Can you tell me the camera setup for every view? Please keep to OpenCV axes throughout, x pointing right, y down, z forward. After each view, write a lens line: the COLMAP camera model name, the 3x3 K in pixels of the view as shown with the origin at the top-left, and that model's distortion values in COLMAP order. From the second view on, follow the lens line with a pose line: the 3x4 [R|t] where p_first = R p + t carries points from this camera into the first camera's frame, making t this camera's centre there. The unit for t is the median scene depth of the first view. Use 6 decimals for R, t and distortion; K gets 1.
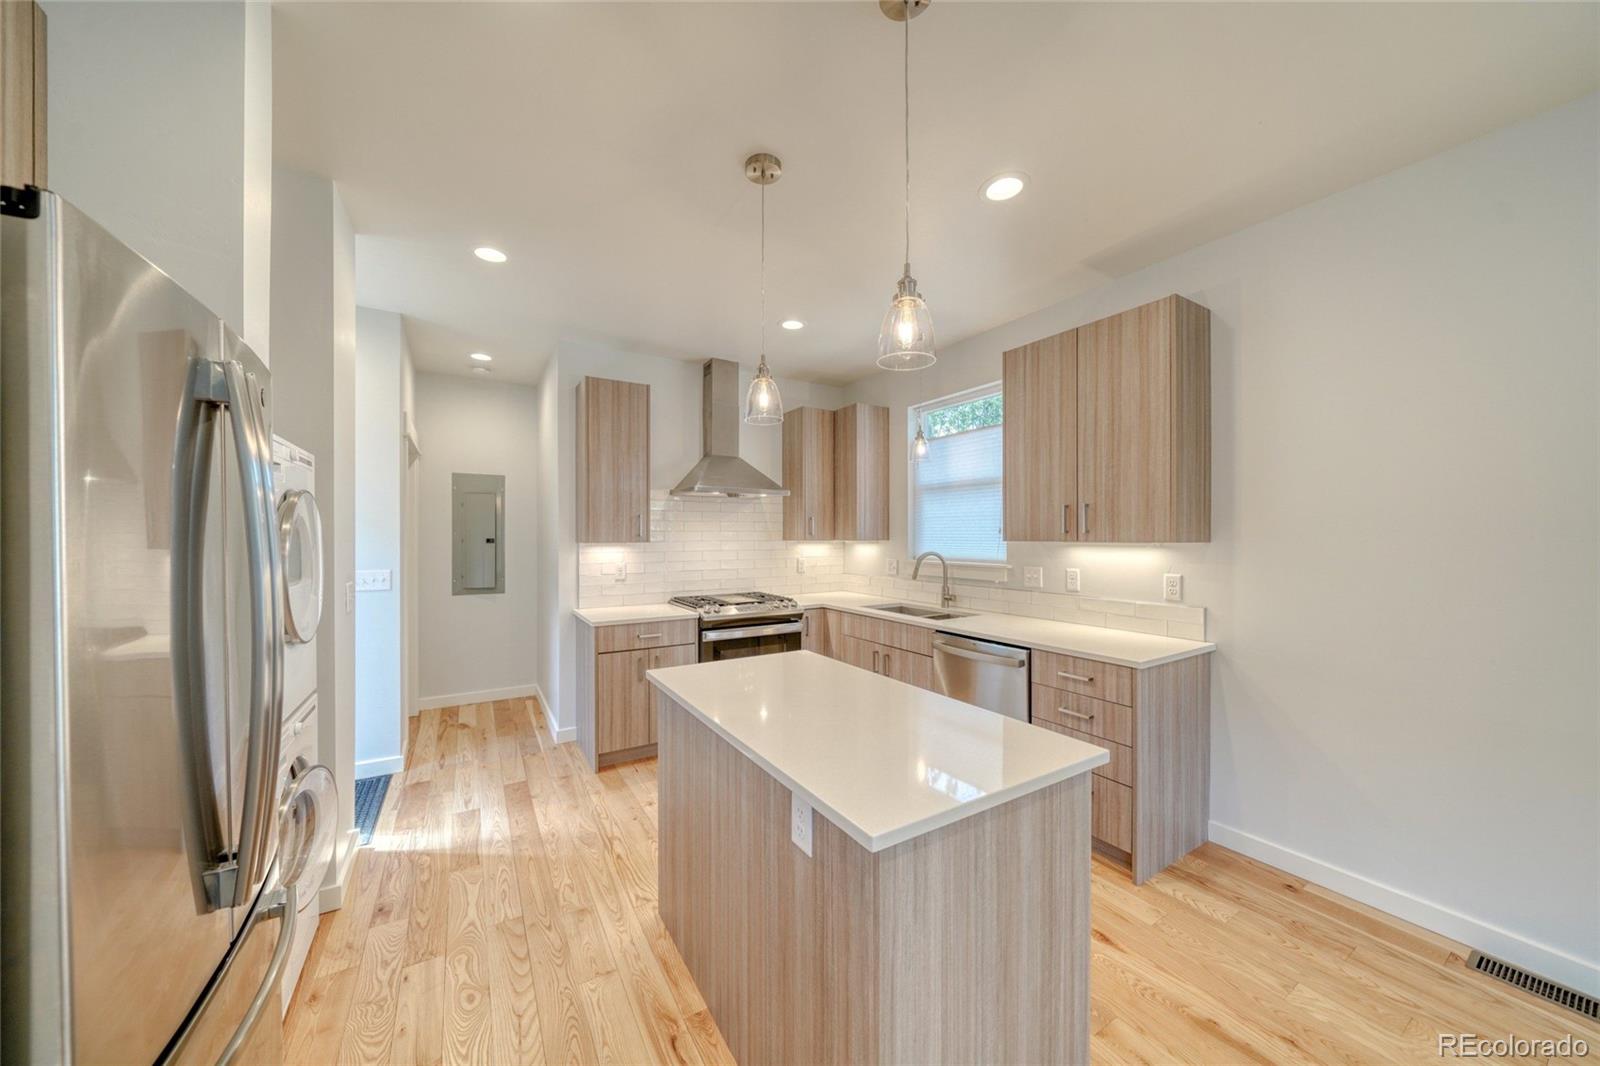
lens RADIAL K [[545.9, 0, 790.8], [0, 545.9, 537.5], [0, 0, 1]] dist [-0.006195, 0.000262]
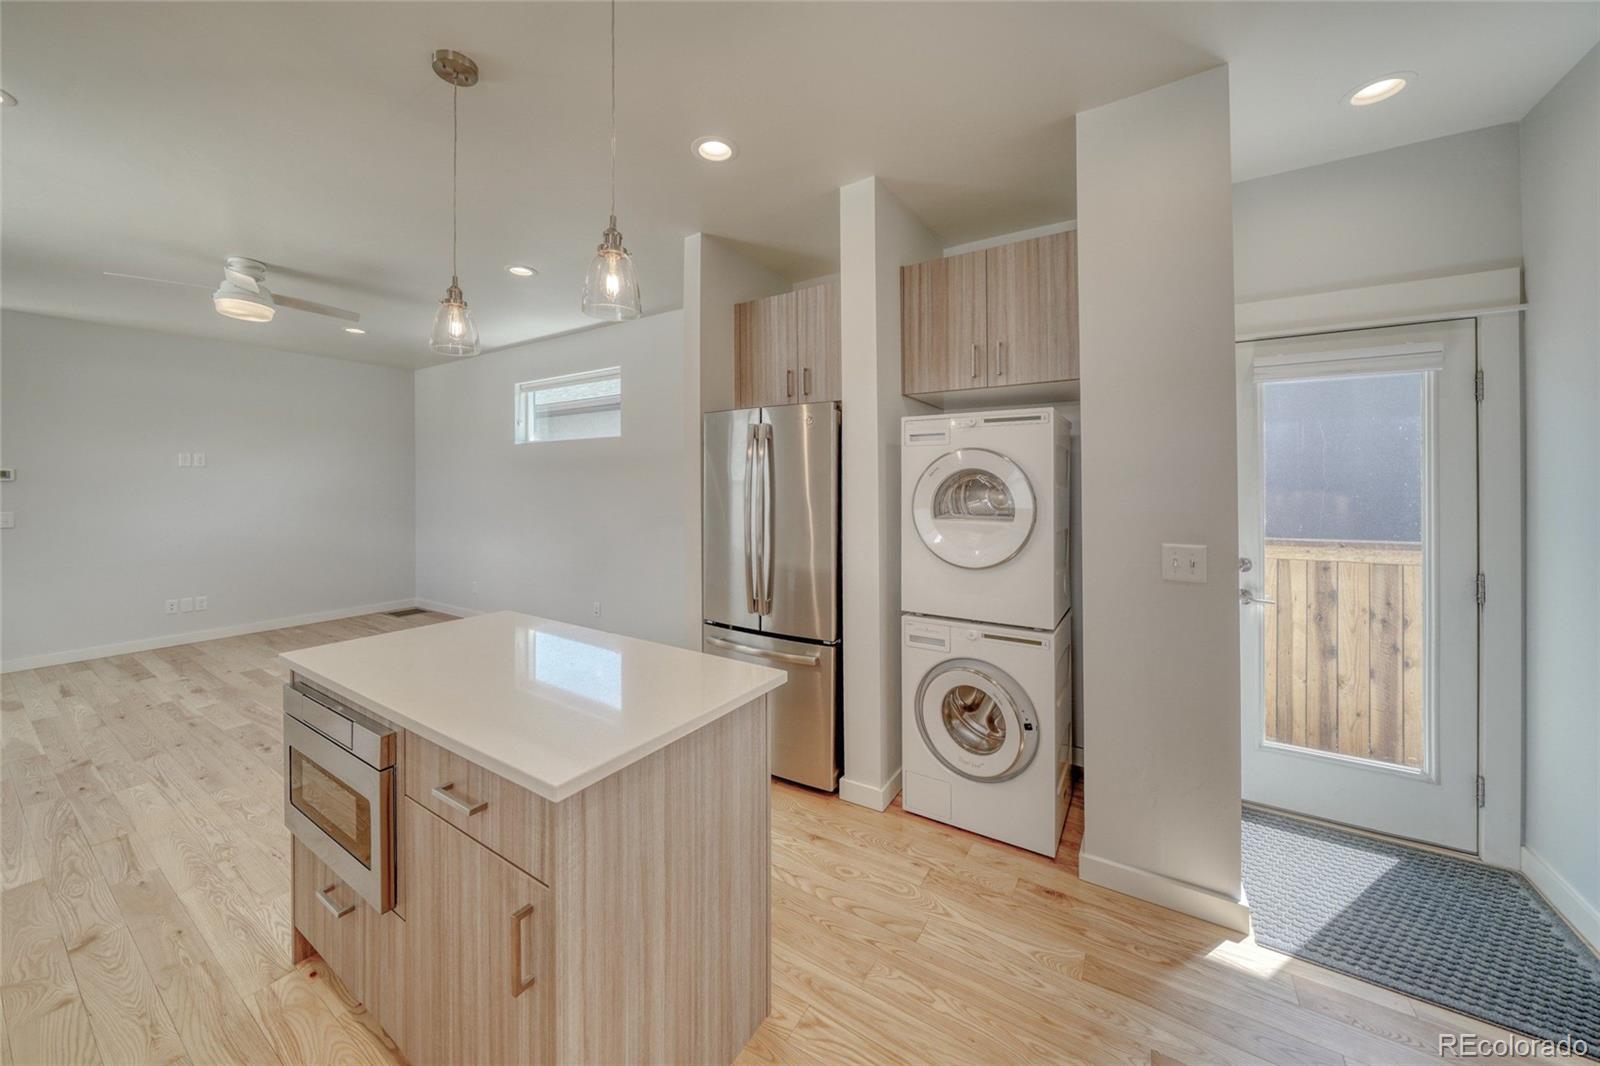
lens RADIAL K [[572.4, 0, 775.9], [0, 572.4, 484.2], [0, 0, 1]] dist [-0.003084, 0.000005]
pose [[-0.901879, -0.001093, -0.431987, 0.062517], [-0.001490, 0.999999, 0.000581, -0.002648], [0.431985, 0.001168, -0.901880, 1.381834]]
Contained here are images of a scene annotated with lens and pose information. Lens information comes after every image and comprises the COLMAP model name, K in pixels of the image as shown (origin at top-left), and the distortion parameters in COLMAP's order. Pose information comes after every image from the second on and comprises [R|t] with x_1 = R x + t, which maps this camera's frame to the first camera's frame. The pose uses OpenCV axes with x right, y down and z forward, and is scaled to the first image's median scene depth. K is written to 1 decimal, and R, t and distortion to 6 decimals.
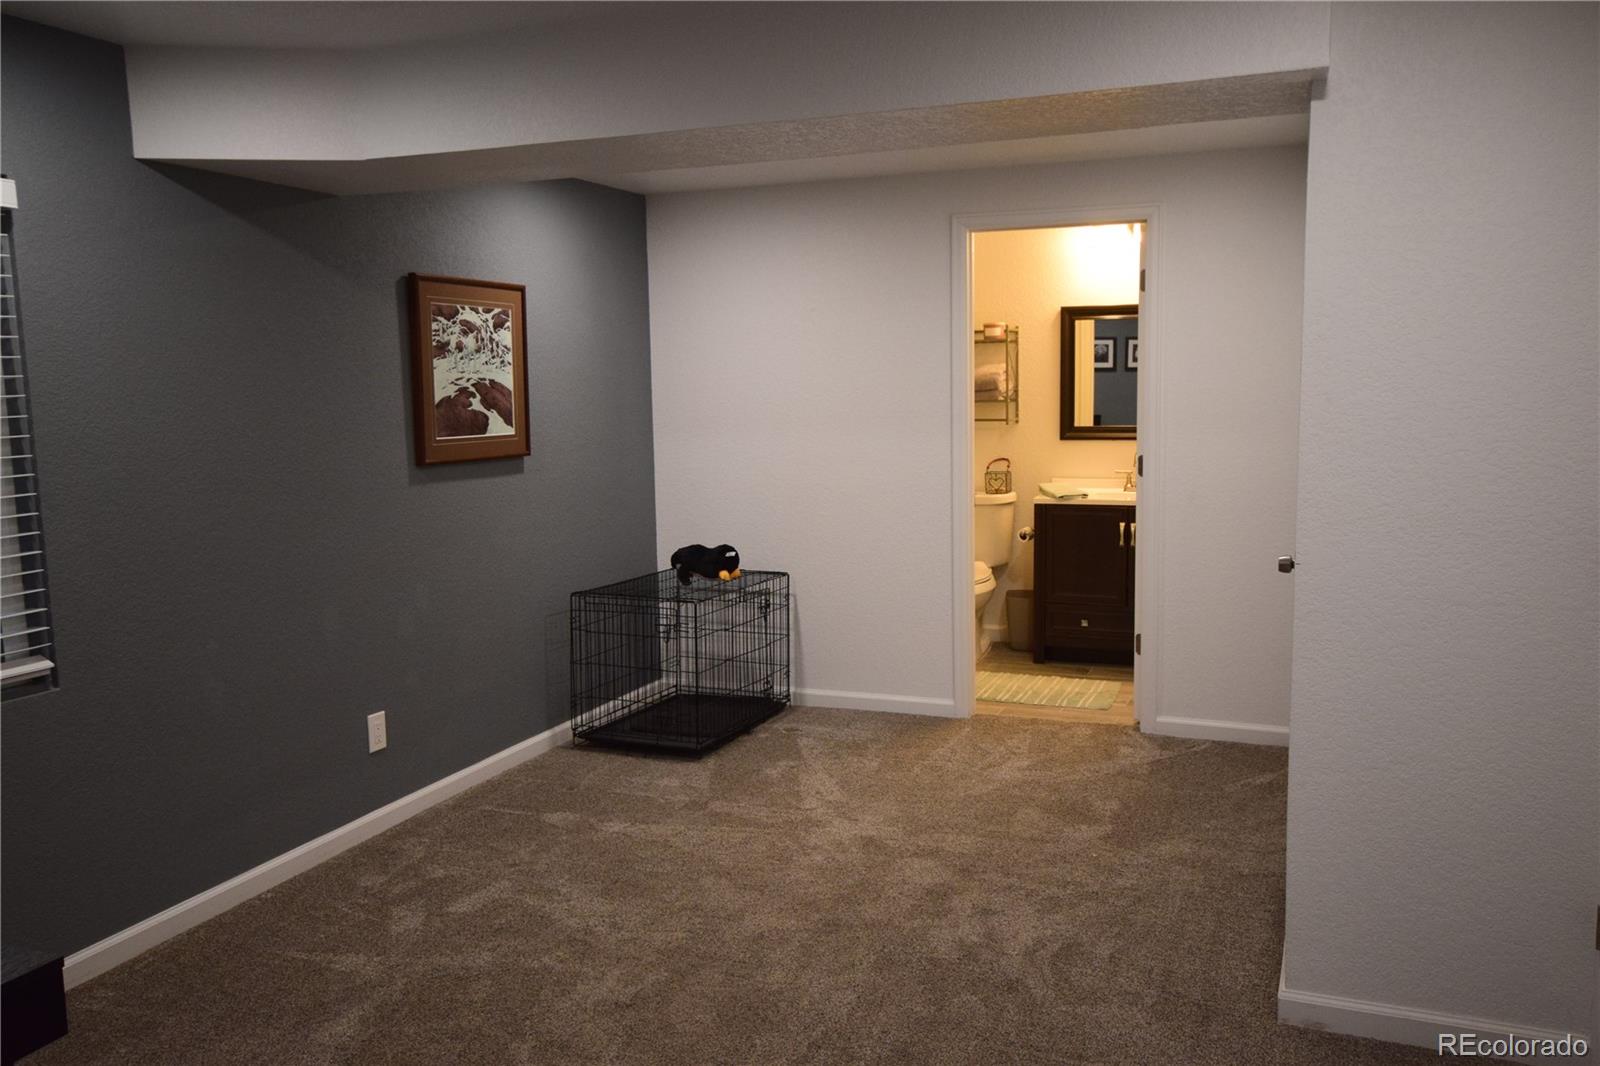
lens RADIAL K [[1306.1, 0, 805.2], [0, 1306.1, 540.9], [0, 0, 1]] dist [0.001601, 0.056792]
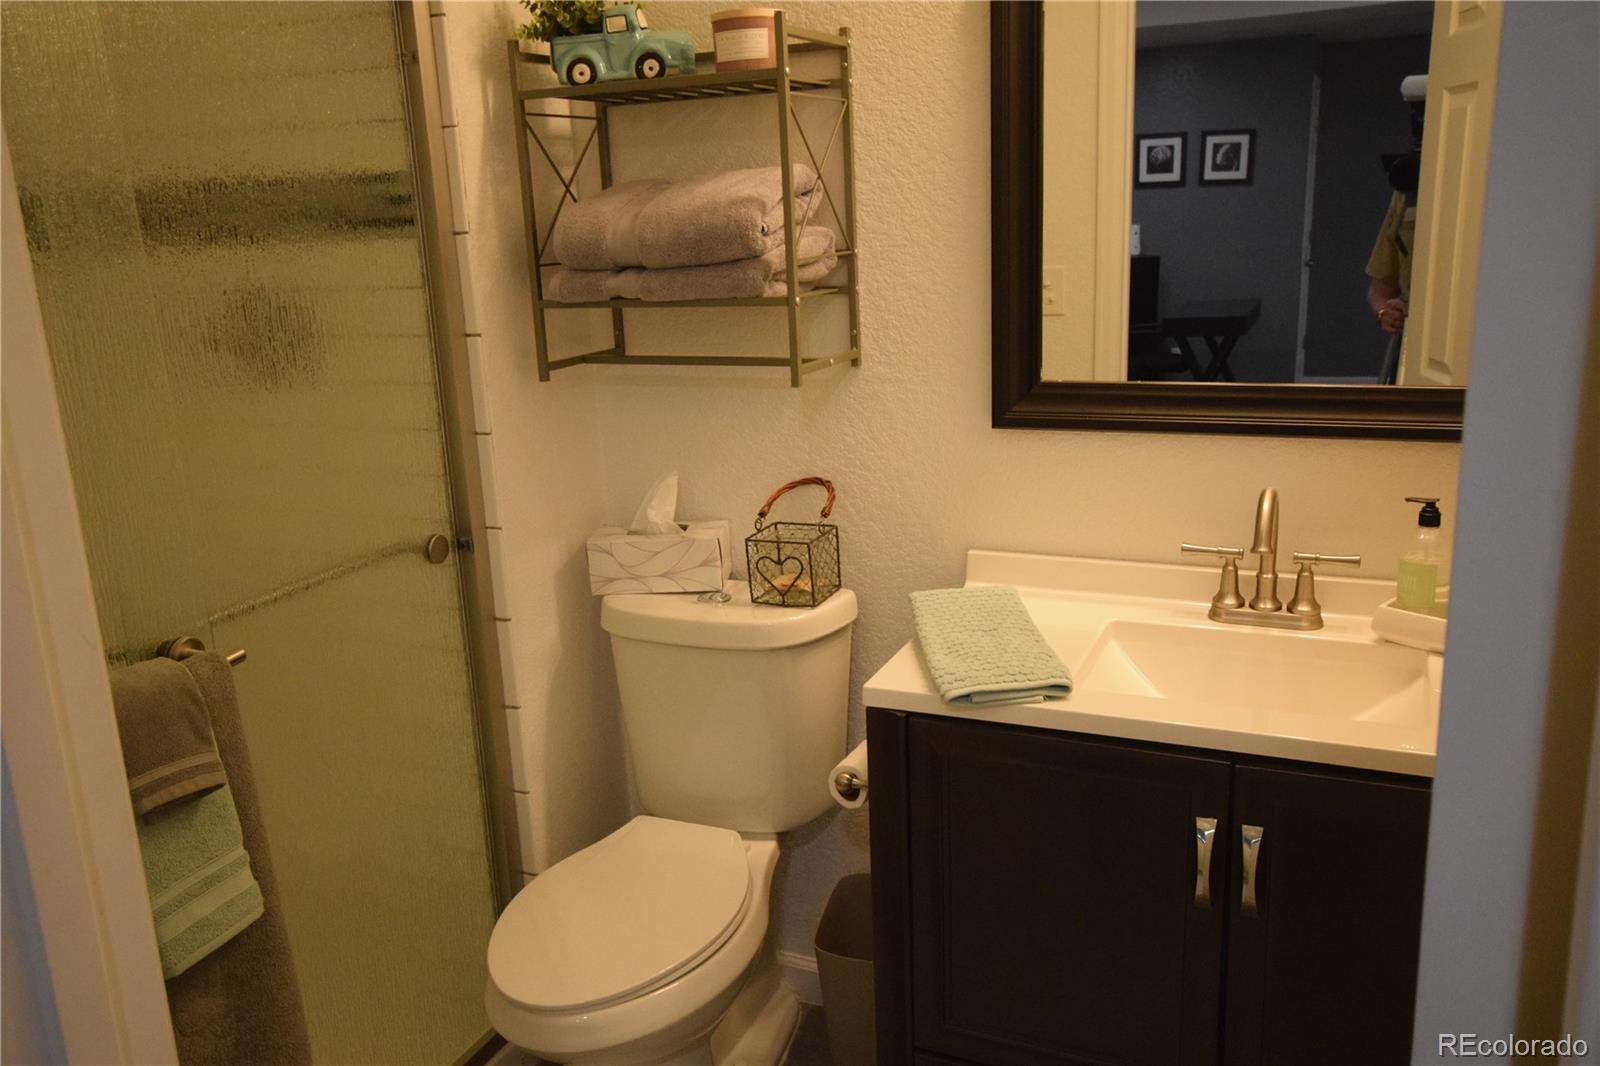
# # #
**TASK DIRECTIONS**. Where an entry includes a picture, drop it, and print the rest of the material word for word.

**RESULT FOR THIS EXERCISE**.
Can you tell me the camera setup for every view? Please keep to OpenCV axes throughout, x pointing right, y down, z forward. After each view, write a lens line: the COLMAP camera model name, the 3x3 K in pixels of the view as shown with the origin at the top-left, and that model's distortion values in COLMAP order. From the second view on, follow the lens line with a pose line: the 3x4 [R|t] where p_first = R p + t carries points from this camera into the first camera's frame, making t this camera's centre there. The unit for t is the median scene depth of the first view. Use 6 decimals for R, t and distortion; K gets 1.
lens RADIAL K [[545.9, 0, 790.8], [0, 545.9, 537.5], [0, 0, 1]] dist [-0.006195, 0.000262]
lens RADIAL K [[572.4, 0, 775.9], [0, 572.4, 484.2], [0, 0, 1]] dist [-0.003084, 0.000005]
pose [[-0.901879, -0.001093, -0.431987, 0.062517], [-0.001490, 0.999999, 0.000581, -0.002648], [0.431985, 0.001168, -0.901880, 1.381834]]
Contained here are images of a scene annotated with lens and pose information. Lens information comes after every image and comprises the COLMAP model name, K in pixels of the image as shown (origin at top-left), and the distortion parameters in COLMAP's order. Pose information comes after every image from the second on and comprises [R|t] with x_1 = R x + t, which maps this camera's frame to the first camera's frame. The pose uses OpenCV axes with x right, y down and z forward, and is scaled to the first image's median scene depth. K is written to 1 decimal, and R, t and distortion to 6 decimals.
lens RADIAL K [[1306.1, 0, 805.2], [0, 1306.1, 540.9], [0, 0, 1]] dist [0.001601, 0.056792]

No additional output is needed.